In order to get everything right, the instrumented profiler keeps an entire call graph in memory. If you haven't seen something like it yet, imagine taking stack traces at every point in your program's life, and all these stack traces put together make all the paths in the tree that point at the root.

This means, among other things, that the same function can come up multiple times. With recursion, the same function can in fact come up a few hundred times "in a row". In general, if your call tree can become both deep and wide, you can end up with a whole truckload of nodes in your tree.

Is it a bad thing to have many nodes? Of course, it uses up memory. Only a single path on the tree is ever interesting at any one moment, though. Memory that's not read from or written to is not quite as "expensive". It never has to go into the CPU cache, and is even free to be swapped out to disk and/or compressed. But hold on, is this really actually the case?

It turns out that when you're compiling the Core Setting, which is a code file almost 2½ megabytes big with about 71½ thousand lines, and you're profiling during the parsing process, the tree gets enormous. At the same time, the parsing process slows to a crawl. What on earth is wrong here?

Well, looking at what MoarVM spends most of its time doing while the profiler runs gives you a good hint: It's spending almost all of its time going through the entirety of the tree for garbage collection purposes. Why would it do that, you ask? Well, in order to count allocated objects at every node, you have to match the count with the type you're allocating, and that means you need to hold on to a pointer to the type, and that in turn has to be kept up to date if anything moves (which the GC does to recently-born things) and to make sure types aren't considered unused and thrown out.

That's bad, right? Isn't there anything we can do? Well, we have to know at every node which counter belongs to which type, and we need to give all the types we have to the garbage collector to manage. But nothing forces us to have the types right next to the counter. And that's already the solution to the problem:

Holding on to all types is now the job of a little array kept just once per tree, and next to every counter there's just a little number that tells you where in the array to look.

This increases the cost of recording an allocation, as you'll now have to go to a separate memory location to match types to counters. On the other hand, the "little number" can be much smaller than before, and that saves memory in every node of the tree.

More importantly, the time cost of going through the profiler data is now independent of how big the tree is, since the individual nodes don't have to be looked at at all.

With a task as big as parsing the core setting, which is where almost every type, exception, operator, or sub lives, the difference is a factor of at least a thousand. Well, to be honest I didn't actually calculate the difference, but I'm sure it's somewhere between 100x faster and 10000x faster, and going from "ten microseconds per tree node" to "ten microseconds per tree" isn't a matter of a single factor increase, it's a complexity improvement from O(n) to O(1). As long as you can find a bigger tree, you can come up with a higher improvement factor. Very useful for writing that blog post you've always wanted to put at the center of a heated discussion about dishonest article titles!
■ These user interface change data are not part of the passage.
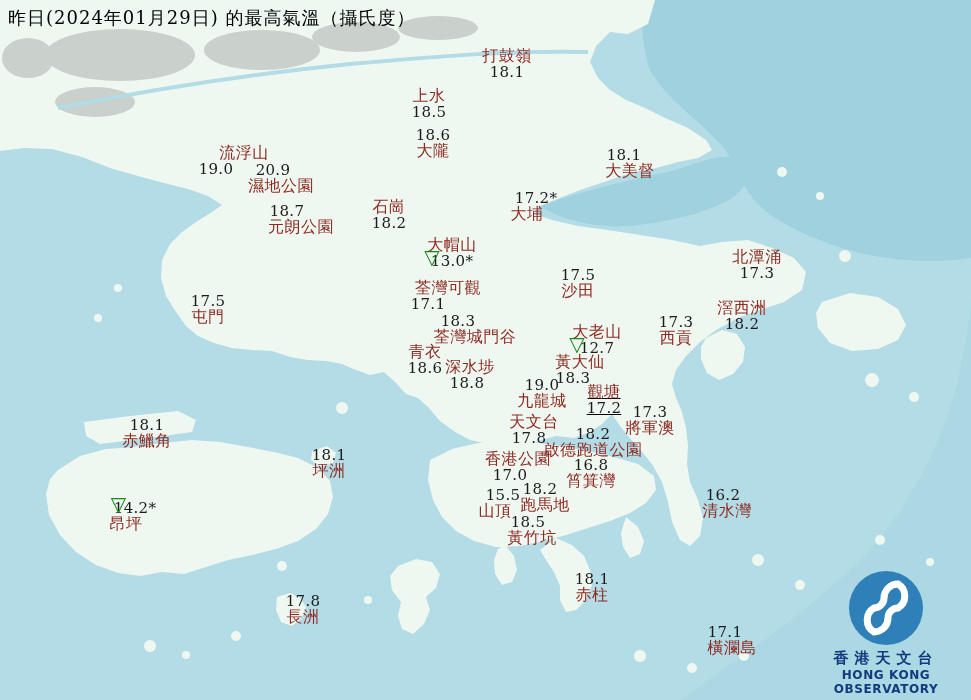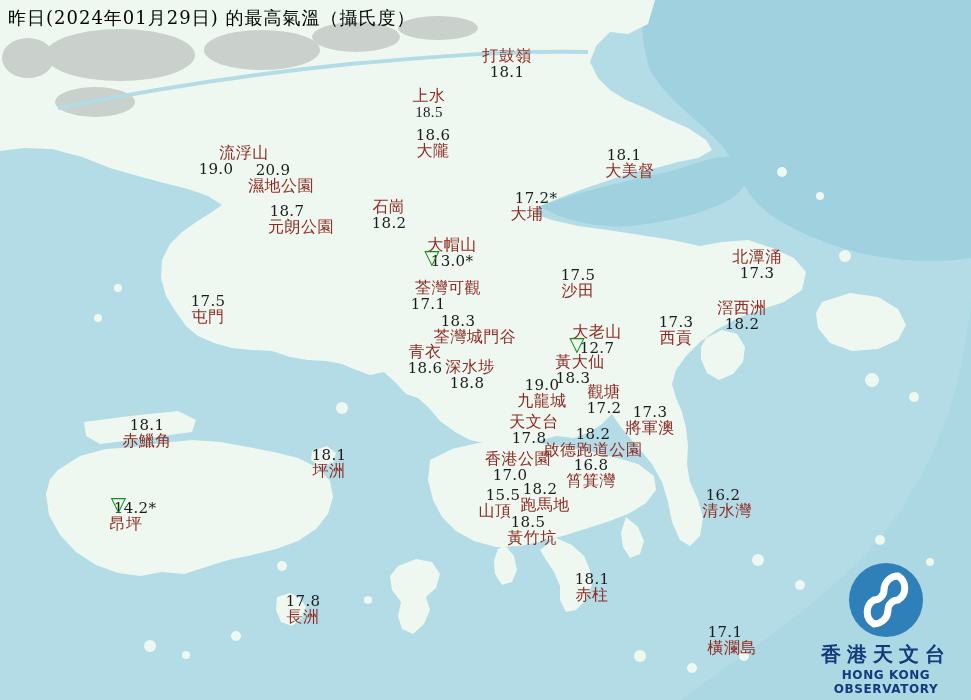--- a/index.html
+++ b/index.html
@@ -116,7 +116,7 @@
         <span class="name">打鼓嶺</span>
         <span class="value">18.1</span>
       </div>
-      <div class="station" style="left: 429px; top: 88px; font-family: Liberation Serif, serif;">
+      <div class="station" style="left: 429px; top: 88px;">
         <span class="name">上水</span>
         <span class="value">18.5</span>
       </div>

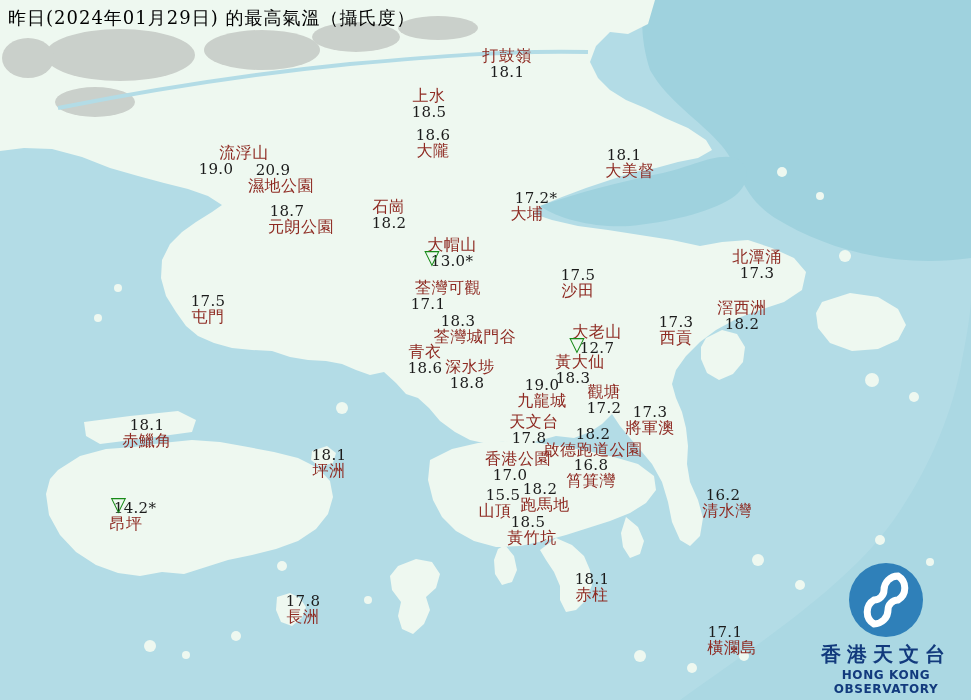--- a/index.html
+++ b/index.html
@@ -200,7 +200,7 @@
         <span class="value">19.0</span>
         <span class="name">九龍城</span>
       </div>
-      <div class="station" style="left: 604px; top: 384px;">
+      <div class="station" style="left: 604px; top: 384px; text-decoration: underline;">
         <span class="name">觀塘</span>
         <span class="value">17.2</span>
       </div>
Anyway, on testing my patch, esteemed colleague MasterDuke had this to say on IRC:

timotimo: hot damn, what did you do?!?! stage parse only took almost twice as long (i.e., 60s instead of the normal 37s) instead of the 930s last time i did the profile

(psst, don't check what 930 divided by 60 is, or else you'll expose my blog post title for the fraud that it is!)

Well, that's already all I had for this post. Thanks for your attention, stay safe, wear a mask (if by the time you're reading this the covid19 pandemic is still A Thing, or maybe something new has come up), and stay safe!